Balancing Act: The Democrats’ Ideology Versus Reality

Last night there was a good deal of hilarity on Twitter about a puff piece in Washingtonian magazine about press secretary Jay Carney and his wife, journalist and author Claire Shipman. As you would expect with a D.C. publication writing about prominent Democrats, the article, which focuses mostly on Shipman, is adoring.

The Washingtonian piece, titled “Balancing Act,” has been ridiculed mostly for its photography. This picture of the Carneys in their kitchen is on the first page. Note the Communist propaganda posters, likely a memento from when Carney and Shipman were both stationed in Moscow. Click to enlarge:

Washingtonian MOM

Being a Democrat means it’s OK to look like you are living in a 1960s sitcom. Except for the Communist posters, of course.

The next picture is the one that has been lampooned mercilessly. The Carneys are Democrats, so it goes without saying that they are well-read. (“I always have a pile. I hate to be without books,” Shipman says.) So they are photographed in front of a wall of books. Click to enlarge:

shipman-press-co-04102014

Only, funny thing: those are actually the same books, photoshopped to create duplicates and make it look as though there are more books than are really present. If you look carefully you will see multiple copies of a number of books. It is really a terrible photoshop job; the funniest thing is that they duplicated the boy’s finger, too. You can see the finger floating in front of a book on the right side of the photo, in the second shelf from the top.

“Balancing Act” is written with the usual cloying feminist slant. The news hook, to the extent there is one, is a book that Claire Shipman has co-authored called The Confidence Code: The Science and Art of Self-Assurance—What Women Should Know:

Their book posits that while confidence—rather than competence—plays a key role in female success, particularly in the workplace, many women lack this critical ingredient. …

Many women possess a deep-seated fear of being wrong or embarrassed, which prevents them from taking risks. Risk-taking is important, in part because it can lead to failure—and surviving failure, they say, is essential to building resilience and confidence.

“How often in life do we avoid doing something because we think we’ll fail?” the pair ask. “And how often might we actually have triumphed if we had just decided to give it a try?” They advocate “failing fast,” a tech buzzword that is the ideal paradigm for building female confidence. Take a small risk, fail, learn from it, and move on. Men are more comfortable taking risks, and tend to more easily shrug off failure. Women, on the other hand, stew, worry, ruminate, and second-guess themselves.

Men, of course, don’t mind being embarrassed at all. They don’t worry, they just plunge ahead, full of self-confidence. And failure? It doesn’t bother us a bit! We shrug it off! As a man, you don’t know how easy you have it until you read feminist tracts.

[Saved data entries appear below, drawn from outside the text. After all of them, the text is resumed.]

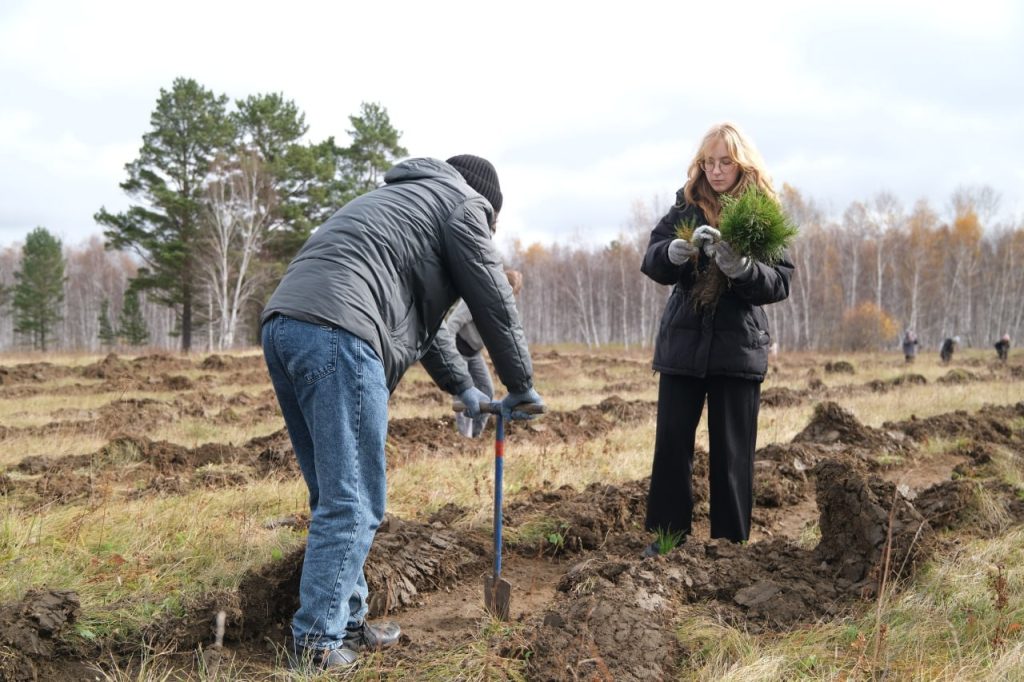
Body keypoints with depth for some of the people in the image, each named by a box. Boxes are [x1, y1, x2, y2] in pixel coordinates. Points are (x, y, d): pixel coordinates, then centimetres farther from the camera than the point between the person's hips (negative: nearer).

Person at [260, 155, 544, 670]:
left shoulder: (402, 199, 37)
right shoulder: (461, 202, 12)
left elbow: (419, 308, 41)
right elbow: (494, 303, 10)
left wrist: (461, 386, 45)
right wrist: (521, 387, 22)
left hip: (282, 323, 9)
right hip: (335, 332, -9)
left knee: (334, 496, 15)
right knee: (352, 503, -4)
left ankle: (346, 622, 21)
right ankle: (317, 644, -2)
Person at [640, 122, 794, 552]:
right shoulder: (687, 207, 6)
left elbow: (781, 282, -8)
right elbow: (652, 262, -3)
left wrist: (741, 268, -27)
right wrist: (678, 250, -25)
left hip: (738, 347, -2)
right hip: (683, 343, 2)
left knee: (732, 450, 3)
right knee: (672, 441, 2)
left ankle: (731, 543, 13)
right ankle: (669, 534, 13)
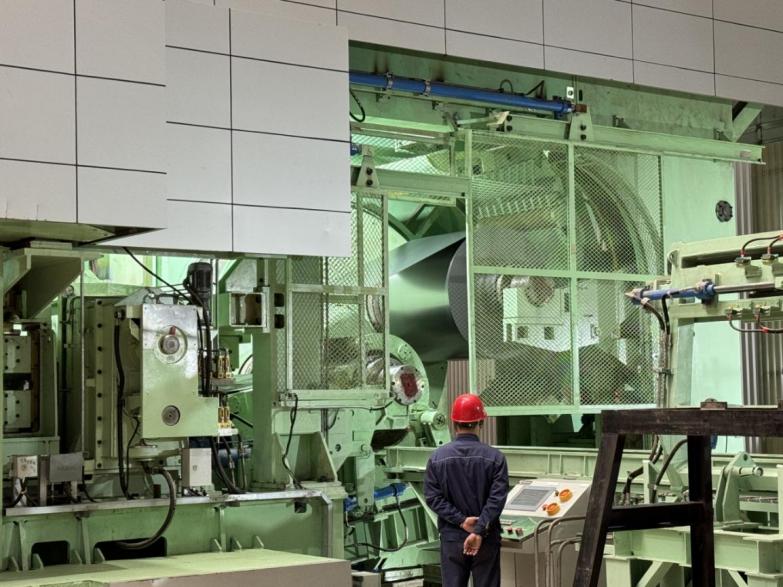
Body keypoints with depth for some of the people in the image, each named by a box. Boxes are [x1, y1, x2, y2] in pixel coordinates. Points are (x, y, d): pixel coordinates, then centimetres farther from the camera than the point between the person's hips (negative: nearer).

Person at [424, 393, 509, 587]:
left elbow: (433, 498, -7)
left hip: (451, 538, 1)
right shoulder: (494, 457, -7)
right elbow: (497, 499, -14)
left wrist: (461, 520, -10)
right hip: (486, 539, -1)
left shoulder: (438, 457, -2)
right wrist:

Here is the point I really want to make, though. President Obama and the Democrats celebrated “Equal Pay Day” last week. Failing to note that discrimination in employment based on sex has been illegal for decades, they trumpeted the thoroughly-debunked claim that women earn only 77 cents for every dollar earned by men. In his capacity as press secretary, Carney tried manfully–no, wait, I can’t say that–to defend the administration’s position.

And yet Carney’s own experience illustrates how silly the Democrats’ claims are. Shipman has worked part-time for the last five years to spend more time with her young children. Carney, meanwhile, leaves for the White House at 7:25 a.m. and tries to get home by 8:00 in the evening. As in most families, it is his wife who takes time out from her career to focus on children, and who devotes more time to her family: “Flexibility, she says, is what most working mothers really want.”

Exactly. That is the same choice that most families make–not all, but most. It largely explains why, on the average, men earn more than women. Carney no doubt understands this perfectly well, but this is one of many instances where he has to pretend that the Democrats’ politically-inspired claims make sense, even though they are contrary to his own (and everyone else’s) experience. That is one of the down sides of being a liberal, but there are advantages, too. Among them is the fact that if a magazine publishes a profile on you, it is sure to be fawning.